FIG. 1 is a perspective view of a first embodiment of a smelt spout according to the present invention.

FIG. 2 is a cross-sectional view of a thermal stress test device for a ceramic block according to the example.

FIG. 3 is a perspective view showing a smelt spout for a real can test according to the embodiment.

FIG. 4 is an external perspective view of a second embodiment of the smelt spout of the present invention.

FIG. 5 is a sectional view of the embodiment.

FIG. 6 is a result diagram of a corrosion test performed to select the material of each part of the example.

FIG. 7 is a partial sectional view of a soda recovery boiler.

FIG. 8 is a perspective view of a first example of a conventional smelt spout.

FIG. 9 is a perspective view of a second example of a conventional smelt spout.

FIG. 10 is a perspective view of a third example of a conventional smelt spout.
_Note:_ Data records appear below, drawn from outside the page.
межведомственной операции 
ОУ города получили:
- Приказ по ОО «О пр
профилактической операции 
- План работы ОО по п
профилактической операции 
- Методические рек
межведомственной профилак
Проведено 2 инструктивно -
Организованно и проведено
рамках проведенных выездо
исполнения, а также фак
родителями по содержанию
[Explanation of Codes] 1 Soda recovery boiler 2 Boiler side wall 3 Smelt 4 Smelt spout 5 Metal hollow body 6 Cooling water inlet 7 Cooling water outlet 8 Flow path section 9 Overlay welding 10 Main body 11 Ceramic block 12 Flow path section 13 Side wall plate 14 Heater 15 Heat Insulation Material 16 Molten Metal 17 Ceramics Block Test Specimen 18 Thermocouple 19 Thermocouple 20 Outer Plate 21 End Plate 22 Upper Plate 23 Air Inlet 24 Air Outlet 25 Solenoid Valve 26 Thermocouple

Front page continuation (72) Inventor Katahiko Katahiko 5-717-1, Fukahori-cho, Nagasaki City, Nagasaki Research Institute, Mitsubishi Heavy Industries, Ltd. (72) Inventor, Yasuko Takano 1-1, Atsunoura-machi, Nagasaki City Mitsubishi Heavy Industries Ltd. Nagasaki Inside the shipyard

Claims (2)

[Claims] 1. A semi-cylindrical main body in a smelt spout in a ceramic block for discharging smelt produced in a soda recovery boiler to the outside of the boiler.
A smelt spout comprising a ceramic block attached to the inside of the main body, a heater provided on the outside of the main body, and a heat insulating material covering the outside of the main body including the heater. 2. A ceramic block-incorporated smelt spout for discharging smelt produced in a soda recovery boiler to the outside of the boiler, a main body comprising a semi-cylindrical portion and a side wall portion extending upward from a side portion thereof. , A ceramic block attached inside the semi-cylindrical portion of the main body, a side wall plate provided inside the side wall of the main body, a heater provided outside the main body, the outside of the main body including the heater A heat insulating material covering the main body and the upper surface of the heat insulating material, and an end plate covering the front end surface of the main body and the heat insulating material,
The side wall plate, the upper plate, and the end plate are 15 wt. % Or more of Cr
Smelt spout characterized by being made of alloy of content.